Zakat
Menurut bahasa, zakat berasal
dari kata tazkiyah artinya
mensucikan. Sebab itu menunaikan zakat berarti mensucikan harta benda dan diri
pribadi.[1]Kata
zakat juga memiliki berbagai arti yang serumpun. Hans Wehr memberikan beberapa
arti sebagai berikut; kebersihan, kesucian (purity); keadilan, kebenaran ,
ketepatan (justness); ketulusan hati, integritas (integrity); kejujuran
(honesty); pembelaan, pembuktian, jastifikasi (justification); pembenaran
(vindication); derma, sedekah (almsgiving). Dari sekian banyak pengertian ini,
al-Qur’an menggunakan kata zakat dengan arti “suci dari dosa”, atau pembersihan
diri, penyucian diri. Pengertian ini dapat dilihat di dalam beberapa ayat
al-Qur’an seperti; S. 2:129, S. 2:151, dan S. 9:103.[2]
Zakat arti harafiahnya adalah
pemurnian atau penyucian, ialah sebagian harta yang harus disisihkan dan harus diberikan kepada orang lain yang
membutuhkannya. Harta yang disedekahkan dan diberikan oleh orang lain itu
adalah semacam pajak penghasilan yang dituntut oleh Allah.[3]
Di dalam salah satu hadits al-Bukhari Muhamat pernah berkata bahwa zakat adalah
“ harta yang diambil dari kaum kaya dan dikembalikan kepada kaum miskin”.[4]
Tujuan
Zakat
Tujuan dari zakat adalah
untuk menyucikan diri dari kemungkinan cinta harta yang berlebihan dan
membersihkan harta dari kemungkinan tercampurnya dengan harta yang tidak halal.

○ ○ ○

KETENTUAN TUGAS: Lanjutkan bacaan tentang zakat di atas, dimulai setelah kalimat terakhirnya. Data yang disertakan sesudah ini tidak berhubungan dengan bacaan tentang zakat.

DATA YANG DISEDIAKAN:
○ ○ ○

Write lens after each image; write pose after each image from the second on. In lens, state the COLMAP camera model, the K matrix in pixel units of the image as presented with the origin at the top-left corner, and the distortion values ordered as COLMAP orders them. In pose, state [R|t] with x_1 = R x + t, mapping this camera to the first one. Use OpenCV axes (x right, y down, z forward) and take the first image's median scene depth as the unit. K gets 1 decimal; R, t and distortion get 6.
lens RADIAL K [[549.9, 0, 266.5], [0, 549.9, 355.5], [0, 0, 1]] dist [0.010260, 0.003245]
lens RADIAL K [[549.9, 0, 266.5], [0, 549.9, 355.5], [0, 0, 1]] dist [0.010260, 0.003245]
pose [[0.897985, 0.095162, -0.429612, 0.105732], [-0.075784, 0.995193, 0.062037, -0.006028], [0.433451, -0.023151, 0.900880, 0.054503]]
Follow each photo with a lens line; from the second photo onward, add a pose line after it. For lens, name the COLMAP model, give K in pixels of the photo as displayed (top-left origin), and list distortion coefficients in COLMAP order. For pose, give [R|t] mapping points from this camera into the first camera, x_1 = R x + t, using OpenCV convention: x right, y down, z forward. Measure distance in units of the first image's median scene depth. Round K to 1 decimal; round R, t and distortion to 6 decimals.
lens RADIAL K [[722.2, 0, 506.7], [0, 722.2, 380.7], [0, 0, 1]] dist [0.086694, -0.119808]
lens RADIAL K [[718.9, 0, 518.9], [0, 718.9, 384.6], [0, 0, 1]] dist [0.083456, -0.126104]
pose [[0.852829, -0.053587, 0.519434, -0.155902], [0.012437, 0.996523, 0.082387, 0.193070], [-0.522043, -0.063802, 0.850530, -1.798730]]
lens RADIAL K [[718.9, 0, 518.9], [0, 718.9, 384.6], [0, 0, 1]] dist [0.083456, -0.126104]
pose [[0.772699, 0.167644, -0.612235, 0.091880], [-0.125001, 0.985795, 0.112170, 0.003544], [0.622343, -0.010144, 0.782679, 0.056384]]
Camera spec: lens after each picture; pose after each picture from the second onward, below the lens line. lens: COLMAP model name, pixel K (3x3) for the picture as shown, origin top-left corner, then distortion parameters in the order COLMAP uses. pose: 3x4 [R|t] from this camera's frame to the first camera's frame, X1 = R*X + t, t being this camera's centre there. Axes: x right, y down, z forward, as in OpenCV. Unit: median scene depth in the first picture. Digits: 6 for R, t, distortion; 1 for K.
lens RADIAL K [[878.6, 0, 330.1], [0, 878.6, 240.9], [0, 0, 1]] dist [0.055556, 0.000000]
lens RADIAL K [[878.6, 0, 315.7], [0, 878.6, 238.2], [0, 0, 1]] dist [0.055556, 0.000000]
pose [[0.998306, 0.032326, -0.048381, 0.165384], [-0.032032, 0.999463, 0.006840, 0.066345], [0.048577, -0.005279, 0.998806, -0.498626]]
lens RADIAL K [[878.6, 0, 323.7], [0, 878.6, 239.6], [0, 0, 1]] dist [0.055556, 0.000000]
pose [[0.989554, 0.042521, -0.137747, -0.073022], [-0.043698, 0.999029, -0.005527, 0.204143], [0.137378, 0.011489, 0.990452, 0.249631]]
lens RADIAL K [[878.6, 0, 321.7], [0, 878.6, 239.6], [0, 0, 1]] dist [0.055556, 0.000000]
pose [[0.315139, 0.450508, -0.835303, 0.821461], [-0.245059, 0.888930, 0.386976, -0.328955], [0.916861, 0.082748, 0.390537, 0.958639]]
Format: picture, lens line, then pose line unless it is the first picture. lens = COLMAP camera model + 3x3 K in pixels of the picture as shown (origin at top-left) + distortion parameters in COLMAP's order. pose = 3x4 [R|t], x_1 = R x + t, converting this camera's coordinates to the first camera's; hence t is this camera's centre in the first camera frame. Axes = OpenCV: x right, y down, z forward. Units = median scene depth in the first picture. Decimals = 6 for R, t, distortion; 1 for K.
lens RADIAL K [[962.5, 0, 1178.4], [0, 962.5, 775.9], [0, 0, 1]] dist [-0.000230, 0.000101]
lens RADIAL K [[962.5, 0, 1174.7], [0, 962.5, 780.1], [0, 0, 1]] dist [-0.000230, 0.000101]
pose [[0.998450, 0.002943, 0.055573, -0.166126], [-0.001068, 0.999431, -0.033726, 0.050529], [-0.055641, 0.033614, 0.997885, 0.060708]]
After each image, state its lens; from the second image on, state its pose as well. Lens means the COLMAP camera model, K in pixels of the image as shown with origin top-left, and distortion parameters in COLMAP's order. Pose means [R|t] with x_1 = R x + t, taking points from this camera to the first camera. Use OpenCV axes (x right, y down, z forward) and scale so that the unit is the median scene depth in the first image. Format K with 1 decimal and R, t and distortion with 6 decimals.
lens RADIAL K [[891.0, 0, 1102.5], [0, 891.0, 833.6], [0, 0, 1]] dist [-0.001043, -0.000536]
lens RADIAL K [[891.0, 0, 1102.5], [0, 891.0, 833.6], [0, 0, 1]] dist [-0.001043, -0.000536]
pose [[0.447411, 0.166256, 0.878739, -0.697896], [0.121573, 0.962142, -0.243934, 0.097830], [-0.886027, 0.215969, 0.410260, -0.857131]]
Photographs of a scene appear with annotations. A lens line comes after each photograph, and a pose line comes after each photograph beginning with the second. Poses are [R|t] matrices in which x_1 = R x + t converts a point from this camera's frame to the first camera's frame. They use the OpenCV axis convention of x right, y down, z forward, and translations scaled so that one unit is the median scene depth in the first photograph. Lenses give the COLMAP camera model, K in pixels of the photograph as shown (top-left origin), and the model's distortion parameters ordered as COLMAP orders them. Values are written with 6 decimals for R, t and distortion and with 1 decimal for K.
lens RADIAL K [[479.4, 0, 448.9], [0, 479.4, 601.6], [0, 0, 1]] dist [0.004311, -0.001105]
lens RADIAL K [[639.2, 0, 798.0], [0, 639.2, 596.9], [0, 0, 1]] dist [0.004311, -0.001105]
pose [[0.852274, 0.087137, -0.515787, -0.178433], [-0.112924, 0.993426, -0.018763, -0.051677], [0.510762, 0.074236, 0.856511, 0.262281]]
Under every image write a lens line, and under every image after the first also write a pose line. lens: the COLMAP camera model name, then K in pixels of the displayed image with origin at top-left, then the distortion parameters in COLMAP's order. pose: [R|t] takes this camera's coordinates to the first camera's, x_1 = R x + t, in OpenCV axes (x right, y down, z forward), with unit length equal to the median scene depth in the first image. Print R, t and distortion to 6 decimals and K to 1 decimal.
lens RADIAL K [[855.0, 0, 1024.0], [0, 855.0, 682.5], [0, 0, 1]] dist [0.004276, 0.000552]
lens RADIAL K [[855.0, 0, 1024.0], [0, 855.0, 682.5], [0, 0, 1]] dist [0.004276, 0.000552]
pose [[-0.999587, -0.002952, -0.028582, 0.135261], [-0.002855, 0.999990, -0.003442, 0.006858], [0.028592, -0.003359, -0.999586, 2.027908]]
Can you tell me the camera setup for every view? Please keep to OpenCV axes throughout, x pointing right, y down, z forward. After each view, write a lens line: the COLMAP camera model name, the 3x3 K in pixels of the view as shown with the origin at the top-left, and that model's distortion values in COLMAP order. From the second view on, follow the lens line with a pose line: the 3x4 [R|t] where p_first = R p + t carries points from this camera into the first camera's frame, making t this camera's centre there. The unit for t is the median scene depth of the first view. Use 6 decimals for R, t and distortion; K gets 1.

○ ○ ○

JAWABAN TUGAS:
Para Wajib
Zakat
Zakat diwajibkan bagi setiap
Muslim baik laki-laki maupun perempuan dengan ketentuan sebagai berikut;
1. Ia adalah seorang yang
merdeka, bukan budak
2. Telah mencapai usia pubertas,
sehat jasmani dan rohani
3. Memiliki sejumlah harta yang
cukup dan bebas dari hutang dan dia tidak dalam keadaan membutuhkan yang sangat
mendesak dan telah memilikinya selama sepanjang tahun
4. Bersifat produktif dan si
pemilik memperoleh laba darinya
Para
Penerima Zakat
Masalah yang lebih penting
adalah tentang mengeluarkan zakat. Al-Quran telah menetapkan kelompok orang
yang berhak menerima zakat. Allah Swt menjelaskan kepada siapa saja zakat harus
diberikan seperti dijelaskan dalam Al-Quran (QS al-Tawbah [9] : 60). Delapan
golongan, menurut al-Quran, yang berhak menerima zakat adalah:
1. AL-FUQARA’ (ORANG-ORANG
FAKIR)
Kata “fakir” dari kata faqir
yaitu bentuk jamak dari kata fuqara,
yang berasal dari akar kata faqi yang artinya: “mematahkan tulang punggung”.
Jadi “faqir” (fakir) adalah “oarng-orang yang tulang punggungnya patah” atau
“orang-orang yang ditimpa kemalangan”. Yang termasuk kelompok ini adalah kaum
penderita cacat jasmani yang tidak mampu mencari nafkah sendiri.[5]
2. AL-MASAKIN (ORANG-ORANG
MISKIN)
Orang fakir dan miskin adalah orang yang tidak bisa memenuhi
kebutuhan sehari-hari. Mereka kebalikan dari orang-orang kaya, yaitu orang yang
mampu memenuhi apa yang diperlukannya. Lebih jauh, seseorang dikatakan kaya jika
ia memiliki harta yang telah mencapai nishab
– yaitu, sejumlah harta yang menjadi kebutuhan dasar baginya dan sanak
keluarganya berupa keperluan makan, minum, pakaian, rumah, kendaraan dan
sebagainya. Jadi, orang yang tidak memiliki semua itu dikatakan sebagai orang
miskin dan berhak menerima zakat.
3. AL-AMILIN’ ALAIHA (PENGUMPUL
ZAKAT)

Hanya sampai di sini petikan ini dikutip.